Provided passage:
People v. Newman
2 Cal. App. 5th 718
| Cal. Ct. App. | 2016Background
- In 2001 Newman was convicted of assault by means likely to produce great bodily injury (§ 245(a)(1)) after punching and later choking a Pizza Hut delivery driver, who suffered a fractured jaw and brief unconsciousness; jury found the great-bodily-injury enhancement (§ 12022.7) not true.
- Newman received a third-strike sentence (25 years to life); on appeal some prior enhancements were later stricken and sentence reduced but conviction stood.
- After Proposition 36 (Three Strikes Reform Act) passed, Newman petitioned (June 26, 2013) for recall and resentencing under section 1170.126.
- The Proposition 36 court reviewed the record of conviction, found Newman intended to cause great bodily injury during the assault, and denied resentencing on that ground.
- Newman appealed, arguing the court exceeded permissible inquiry by making a new factual finding of intent beyond the conviction’s nature/basis and applied the wrong burden of proof (preponderance instead of beyond a reasonable doubt).
- The Court of Appeal affirmed: a Proposition 36 court may examine the record of conviction and make factual findings (by a preponderance) about disqualifying factors that need not be elements or enhancements of the underlying offense.
Issues
| Issue | Plaintiff's Argument | Defendant's Argument | Held |
|---|---|---|---|
| Whether a Proposition 36 court may find a disqualifying fact (intent to cause great bodily injury) not pleaded or proven as an element/enhancement at trial | The court may examine the record of conviction and determine eligibility; disqualifying factors need not be elements or charged enhancements | Such a factual finding would be a "brand new" finding beyond the nature/basis of the conviction and improperly relitigates facts not found by jury (People v. Guerrero) | Held: Court may determine disqualifying factors from the record of conviction even if not elements/enhancements; these are eligibility (lenity) determinations for the Proposition 36 court, not jury determinations |
| Appropriate standard of proof for disqualifying factors at a Proposition 36 eligibility hearing | Preponderance of the evidence is adequate; Proposition 36 is ameliorative and does not increase punishment so due process does not require higher standard | Beyond a reasonable doubt should apply; acquittals and not-true findings should be preclusive of disqualifying findings | Held: Preponderance of the evidence is the statutory and constitutional standard for Proposition 36 disqualifying-factor findings |
Key Cases Cited
- People v. Guerrero, 44 Cal.3d 343 (Cal. 1988) (limits trial-court relitigation of prior-conviction circumstances when resolving prior-conviction allegations)

Recorded information:
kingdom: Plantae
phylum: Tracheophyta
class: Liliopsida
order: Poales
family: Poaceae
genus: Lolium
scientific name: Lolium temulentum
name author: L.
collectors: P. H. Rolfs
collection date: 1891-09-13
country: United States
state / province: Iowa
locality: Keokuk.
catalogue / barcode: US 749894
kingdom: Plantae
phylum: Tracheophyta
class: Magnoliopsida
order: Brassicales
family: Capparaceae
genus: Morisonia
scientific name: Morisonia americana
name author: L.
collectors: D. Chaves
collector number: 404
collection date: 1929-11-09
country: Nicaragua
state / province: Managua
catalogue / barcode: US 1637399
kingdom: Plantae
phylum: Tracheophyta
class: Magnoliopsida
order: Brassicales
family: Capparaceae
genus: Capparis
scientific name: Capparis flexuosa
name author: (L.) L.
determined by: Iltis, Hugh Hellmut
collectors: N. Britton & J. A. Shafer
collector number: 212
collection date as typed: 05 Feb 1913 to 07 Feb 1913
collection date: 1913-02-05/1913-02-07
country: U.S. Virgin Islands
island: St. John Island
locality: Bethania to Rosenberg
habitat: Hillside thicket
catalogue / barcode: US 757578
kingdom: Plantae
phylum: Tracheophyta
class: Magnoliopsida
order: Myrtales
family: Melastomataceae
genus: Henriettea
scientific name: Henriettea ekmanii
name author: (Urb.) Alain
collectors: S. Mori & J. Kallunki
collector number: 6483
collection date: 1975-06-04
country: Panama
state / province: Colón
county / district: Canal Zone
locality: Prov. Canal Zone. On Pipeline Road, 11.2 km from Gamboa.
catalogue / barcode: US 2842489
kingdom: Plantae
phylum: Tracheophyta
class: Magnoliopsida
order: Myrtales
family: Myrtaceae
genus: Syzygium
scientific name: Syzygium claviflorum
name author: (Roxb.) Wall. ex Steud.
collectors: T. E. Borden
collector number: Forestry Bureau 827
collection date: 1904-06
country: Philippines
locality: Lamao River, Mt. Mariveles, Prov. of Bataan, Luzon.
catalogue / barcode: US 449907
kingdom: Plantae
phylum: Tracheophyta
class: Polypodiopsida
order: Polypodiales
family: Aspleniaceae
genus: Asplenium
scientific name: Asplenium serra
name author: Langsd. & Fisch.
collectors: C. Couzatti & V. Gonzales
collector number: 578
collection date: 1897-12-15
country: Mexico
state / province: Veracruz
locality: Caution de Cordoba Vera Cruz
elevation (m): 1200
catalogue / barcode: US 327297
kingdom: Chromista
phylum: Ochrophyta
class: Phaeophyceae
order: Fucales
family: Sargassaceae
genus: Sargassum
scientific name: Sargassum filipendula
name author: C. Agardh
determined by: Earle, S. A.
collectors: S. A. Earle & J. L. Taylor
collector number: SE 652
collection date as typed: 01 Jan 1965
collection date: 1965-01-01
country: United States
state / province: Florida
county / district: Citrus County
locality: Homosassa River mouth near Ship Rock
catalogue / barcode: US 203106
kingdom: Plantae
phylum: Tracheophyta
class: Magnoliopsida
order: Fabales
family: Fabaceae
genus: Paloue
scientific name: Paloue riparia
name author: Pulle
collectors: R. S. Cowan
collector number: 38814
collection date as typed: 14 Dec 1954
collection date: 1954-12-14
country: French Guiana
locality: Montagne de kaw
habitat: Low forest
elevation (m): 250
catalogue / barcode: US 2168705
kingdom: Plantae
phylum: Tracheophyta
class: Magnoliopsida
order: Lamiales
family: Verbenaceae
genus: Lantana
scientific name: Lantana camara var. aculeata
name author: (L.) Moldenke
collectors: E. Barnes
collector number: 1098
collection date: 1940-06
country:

Brief: Pick up the People v. Newman case summary at the point where it ends and keep writing it.

Task result:
- People v. Blakely, 225 Cal.App.4th 1042 (Cal. Ct. App. 2014) (Proposition 36 court may examine record of conviction to determine disqualifying factors; no Sixth Amendment jury right to such determinations)
- People v. Arevalo, 244 Cal.App.4th 836 (Cal. Ct. App. 2016) (held beyond-a-reasonable-doubt standard for certain resentencing disqualifying findings; Court of Appeal disagreed with this approach)
- People v. Osuna, 225 Cal.App.4th 1020 (Cal. Ct. App. 2014) (disqualifying factors under section 1170.126 need not be proven to a jury beyond a reasonable doubt; preponderance sufficient)
- Apprendi v. New Jersey, 530 U.S. 466 (U.S. 2000) (facts increasing penalty beyond statutory maximum must be submitted to a jury and proved beyond a reasonable doubt)
- In re Winship, 397 U.S. 358 (U.S. 1970) (due process requires proof beyond a reasonable doubt of every fact necessary to constitute the crime charged)
- United States v. Watts, 519 U.S. 148 (U.S. 1997) (preponderance standard at sentencing generally satisfies due process)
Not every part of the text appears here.